At ten this morning at the Norwichtown Colonial Burial Ground, and though it's not my event I'm inviting you to come because it's a part of our Fourth observations and I think once I tell you about it, you might want to make it part of yours as well, there's a wreath-laying ceremony to honor Samuel Huntington.
Samuel Huntington was Connecticut's 18th Governor, a Signer of the Declaration of Independence and First President of the United States under the Articles of Confederation which is what the rebelling colonists formed after fighting the British Crown and which preceded the creation of our Constitution.
There will be some speeching because there always is (and I'm not suggesting there shouldn't be, just not a lot of long speeching I hope), some fife and drum corps music and marching (probably simultaneously), a song or two from Tom Callinan, Connecticut's First State Troubadour (but no matter how high up you hold the lighter, he still will not play 'Whipping Post,' man; do not ask how I know this).
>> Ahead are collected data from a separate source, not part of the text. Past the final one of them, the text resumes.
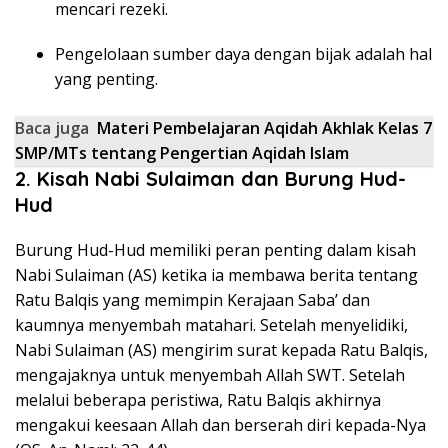
mencari rezeki.
Pengelolaan sumber daya dengan bijak adalah hal
yang penting.
Baca juga
Materi Pembelajaran Aqidah Akhlak Kelas 7
SMP/MTs tentang Pengertian Aqidah Islam
2. Kisah Nabi Sulaiman dan Burung Hud-
Hud
Burung Hud-Hud memiliki peran penting dalam kisah
Nabi Sulaiman (AS) ketika ia membawa berita tentang
Ratu Balqis yang memimpin Kerajaan Saba’ dan
kaumnya menyembah matahari. Setelah menyelidiki,
Nabi Sulaiman (AS) mengirim surat kepada Ratu Balqis,
mengajaknya untuk menyembah Allah SWT. Setelah
melalui beberapa peristiwa, Ratu Balqis akhirnya
mengakui keesaan Allah dan berserah diri kepada-Nya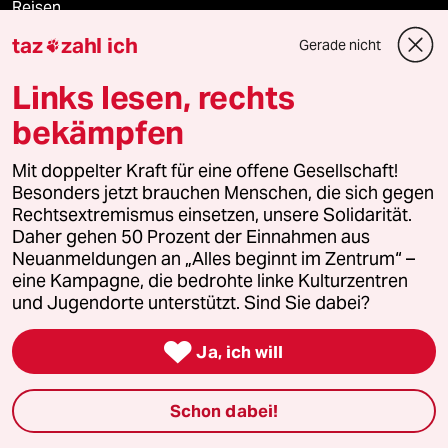
Reisen
taz
zahl ich
Gerade nicht

Kantine
Links lesen, rechts
Shop
bekämpfen
Anzeigen
Mit doppelter Kraft für eine offene Gesellschaft!
Besonders jetzt brauchen Menschen, die sich gegen
Rechtsextremismus einsetzen, unsere Solidarität.
Daher gehen 50 Prozent der Einnahmen aus
Fragen & Hilfe
Neuanmeldungen an „Alles beginnt im Zentrum“ –
eine Kampagne, die bedrohte linke Kulturzentren
und Jugendorte unterstützt. Sind Sie dabei?
Feedback

Ja, ich will
Aboservice
ePaper Login
Schon dabei!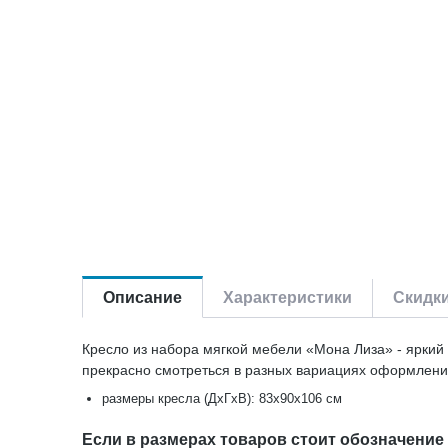
Описание
Характеристики
Скидк
Кресло из набора мягкой мебели «Мона Лиза» - яркий
прекрасно смотреться в разных вариациях оформлени
размеры кресла (ДхГхВ): 83х90х106 см
Если в размерах товаров стоит обозначение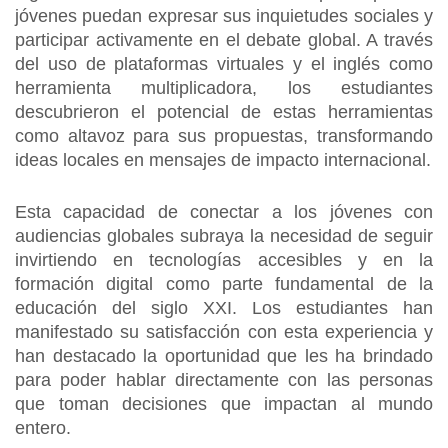
jóvenes puedan expresar sus inquietudes sociales y
participar activamente en el debate global. A través
del uso de plataformas virtuales y el inglés como
herramienta multiplicadora, los estudiantes
descubrieron el potencial de estas herramientas
como altavoz para sus propuestas, transformando
ideas locales en mensajes de impacto internacional.
Esta capacidad de conectar a los jóvenes con
audiencias globales subraya la necesidad de seguir
invirtiendo en tecnologías accesibles y en la
formación digital como parte fundamental de la
educación del siglo XXI. Los estudiantes han
manifestado su satisfacción con esta experiencia y
han destacado la oportunidad que les ha brindado
para poder hablar directamente con las personas
que toman decisiones que impactan al mundo
entero.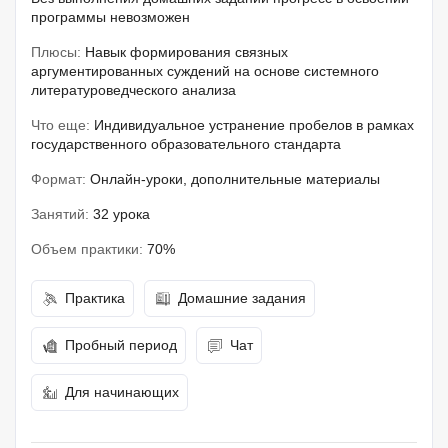
программы невозможен
Плюсы:
Навык формирования связных
аргументированных суждений на основе системного
литературоведческого анализа
Что еще:
Индивидуальное устранение пробелов в рамках
государственного образовательного стандарта
Формат:
Онлайн-уроки, дополнительные материалы
Занятий:
32 урока
Объем практики:
70%
Практика
Домашние задания
Пробный период
Чат
Для начинающих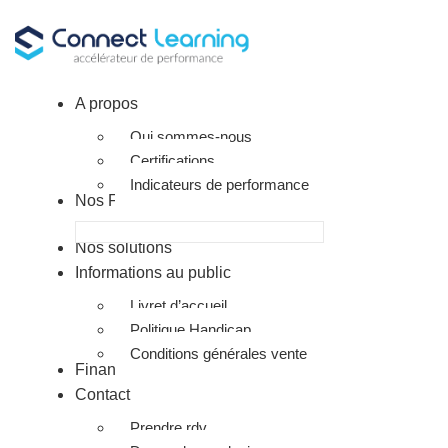
A propos
Qui sommes-nous
Certifications
Indicateurs de performance
Nos Formations
Nos solutions
Informations au public
Livret d’accueil
Politique Handicap
Conditions générales vente
Financement
Contact
Prendre rdv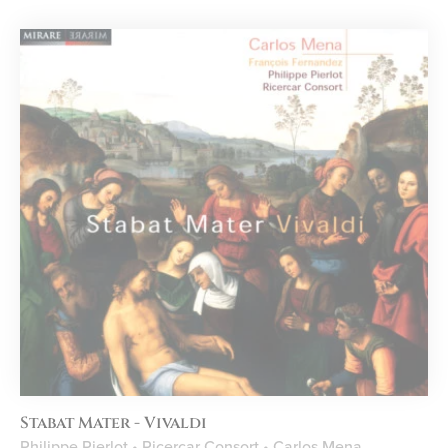
Stabat Mater - Vivaldi
Philippe Pierlot • Ricercar Consort • Carlos Mena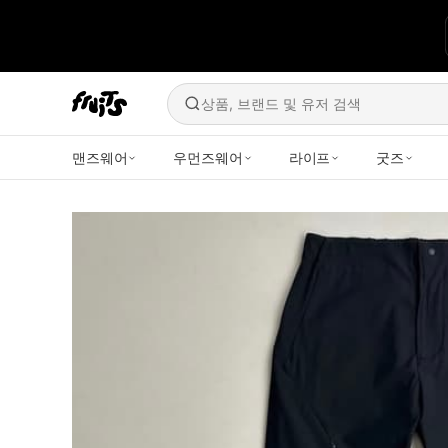
상품, 브랜드 및 유저 검색
맨즈웨어
우먼즈웨어
라이프
굿즈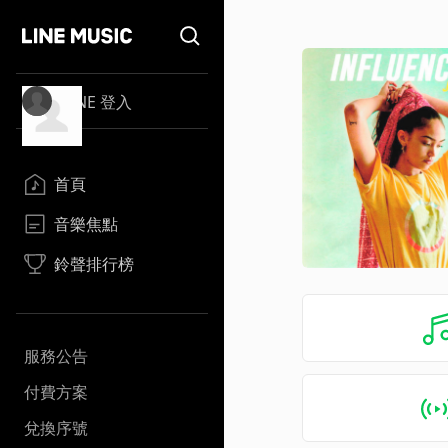
LINE 登入
首頁
音樂焦點
鈴聲排行榜
服務公告
付費方案
兌換序號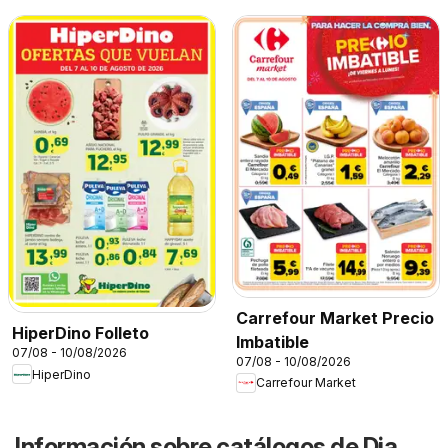
Carrefour Market Precio
HiperDino Folleto
Imbatible
07/08 - 10/08/2026
07/08 - 10/08/2026
HiperDino
Carrefour Market
Información sobre catálogos de Dia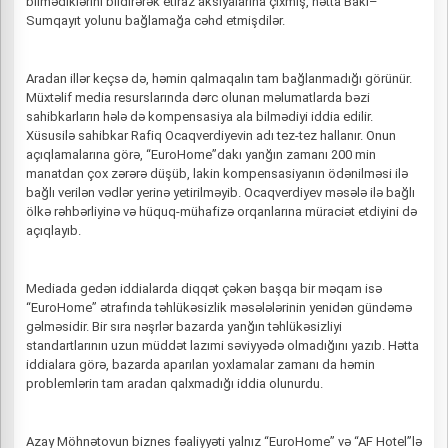
bilmədiklərini bildirərək etiraz aksiyalarına çıxmış, hətta Bakı–
Sumqayıt yolunu bağlamağa cəhd etmişdilər.
Aradan illər keçsə də, həmin qalmaqalın tam bağlanmadığı görünür.
Müxtəlif media resurslarında dərc olunan məlumatlarda bəzi
sahibkarların hələ də kompensasiya ala bilmədiyi iddia edilir.
Xüsusilə sahibkar Rafiq Ocaqverdiyevin adı tez-tez hallanır. Onun
açıqlamalarına görə, “EuroHome”dakı yanğın zamanı 200 min
manatdan çox zərərə düşüb, lakin kompensasiyanın ödənilməsi ilə
bağlı verilən vədlər yerinə yetirilməyib. Ocaqverdiyev məsələ ilə bağlı
ölkə rəhbərliyinə və hüquq-mühafizə orqanlarına müraciət etdiyini də
açıqlayıb.
Mediada gedən iddialarda diqqət çəkən başqa bir məqam isə
“EuroHome” ətrafında təhlükəsizlik məsələlərinin yenidən gündəmə
gəlməsidir. Bir sıra nəşrlər bazarda yanğın təhlükəsizliyi
standartlarının uzun müddət lazımi səviyyədə olmadığını yazıb. Hətta
iddialara görə, bazarda aparılan yoxlamalar zamanı da həmin
problemlərin tam aradan qalxmadığı iddia olunurdu.
Azay Möhnətovun biznes fəaliyyəti yalnız “EuroHome” və “AF Hotel”lə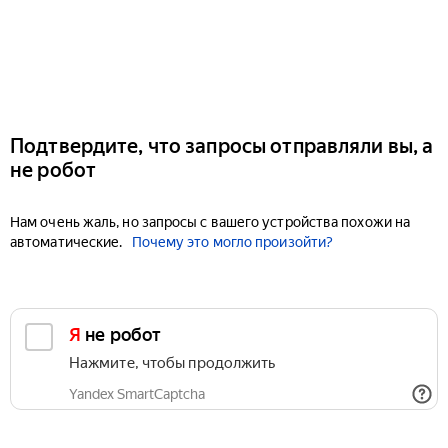
Подтвердите, что запросы отправляли вы, а
не робот
Нам очень жаль, но запросы с вашего устройства похожи на
автоматические.
Почему это могло произойти?
Я не робот
Нажмите, чтобы продолжить
Yandex SmartCaptcha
There's plenty of room and you can stand next to me (I usually have snacks and will share).
And for us to thank all who took that risk as we honor a hometown hero (Samuel Huntington was born just up the road in Scotland, Connecticut and settled in Norwich) and rededicate ourselves to the ideas and ideals Huntington and tens of thousands of others, whose names we'll never know, did what needed to be done so we can be the persnickety pains in the posterior to one another that we so and too often are.